(Collected data)
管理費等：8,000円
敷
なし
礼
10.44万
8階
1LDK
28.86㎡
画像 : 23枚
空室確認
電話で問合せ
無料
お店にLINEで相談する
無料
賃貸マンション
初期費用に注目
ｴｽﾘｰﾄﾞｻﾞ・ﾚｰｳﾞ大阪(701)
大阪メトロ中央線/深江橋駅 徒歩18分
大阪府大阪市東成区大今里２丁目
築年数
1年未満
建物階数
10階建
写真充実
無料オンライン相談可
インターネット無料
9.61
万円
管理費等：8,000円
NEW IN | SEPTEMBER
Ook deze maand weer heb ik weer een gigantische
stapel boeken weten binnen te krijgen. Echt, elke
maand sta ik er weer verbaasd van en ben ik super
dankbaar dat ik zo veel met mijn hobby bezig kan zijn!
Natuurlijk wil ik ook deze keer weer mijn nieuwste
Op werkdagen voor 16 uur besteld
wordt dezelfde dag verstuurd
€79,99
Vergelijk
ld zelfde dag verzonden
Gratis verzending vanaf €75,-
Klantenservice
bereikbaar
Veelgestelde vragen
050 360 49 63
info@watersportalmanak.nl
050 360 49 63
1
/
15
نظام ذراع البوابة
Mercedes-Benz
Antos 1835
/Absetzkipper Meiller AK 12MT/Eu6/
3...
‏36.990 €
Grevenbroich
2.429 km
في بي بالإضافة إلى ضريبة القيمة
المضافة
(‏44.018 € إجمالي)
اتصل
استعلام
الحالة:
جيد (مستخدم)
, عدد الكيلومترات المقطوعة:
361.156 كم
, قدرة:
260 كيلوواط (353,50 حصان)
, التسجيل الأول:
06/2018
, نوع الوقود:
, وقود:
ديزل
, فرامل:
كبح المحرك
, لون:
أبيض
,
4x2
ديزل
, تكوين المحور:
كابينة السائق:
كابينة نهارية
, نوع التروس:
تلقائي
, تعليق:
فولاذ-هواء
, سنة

[Task item]: After reading the data above, return it verbatim in full.

[Solution to this task]:
管理費等：8,000円
敷
なし
礼
10.44万
8階
1LDK
28.86㎡
画像 : 23枚
空室確認
電話で問合せ
無料
お店にLINEで相談する
無料
賃貸マンション
初期費用に注目
ｴｽﾘｰﾄﾞｻﾞ・ﾚｰｳﾞ大阪(701)
大阪メトロ中央線/深江橋駅 徒歩18分
大阪府大阪市東成区大今里２丁目
築年数
1年未満
建物階数
10階建
写真充実
無料オンライン相談可
インターネット無料
9.61
万円
管理費等：8,000円
NEW IN | SEPTEMBER
Ook deze maand weer heb ik weer een gigantische
stapel boeken weten binnen te krijgen. Echt, elke
maand sta ik er weer verbaasd van en ben ik super
dankbaar dat ik zo veel met mijn hobby bezig kan zijn!
Natuurlijk wil ik ook deze keer weer mijn nieuwste
Op werkdagen voor 16 uur besteld
wordt dezelfde dag verstuurd
€79,99
Vergelijk
ld zelfde dag verzonden
Gratis verzending vanaf €75,-
Klantenservice
bereikbaar
Veelgestelde vragen
050 360 49 63
info@watersportalmanak.nl
050 360 49 63
1
/
15
نظام ذراع البوابة
Mercedes-Benz
Antos 1835
/Absetzkipper Meiller AK 12MT/Eu6/
3...
‏36.990 €
Grevenbroich
2.429 km
في بي بالإضافة إلى ضريبة القيمة
المضافة
(‏44.018 € إجمالي)
اتصل
استعلام
الحالة:
جيد (مستخدم)
, عدد الكيلومترات المقطوعة:
361.156 كم
, قدرة:
260 كيلوواط (353,50 حصان)
, التسجيل الأول:
06/2018
, نوع الوقود:
, وقود:
ديزل
, فرامل:
كبح المحرك
, لون:
أبيض
,
4x2
ديزل
, تكوين المحور:
كابينة السائق:
كابينة نهارية
, نوع التروس:
تلقائي
, تعليق:
فولاذ-هواء
, سنة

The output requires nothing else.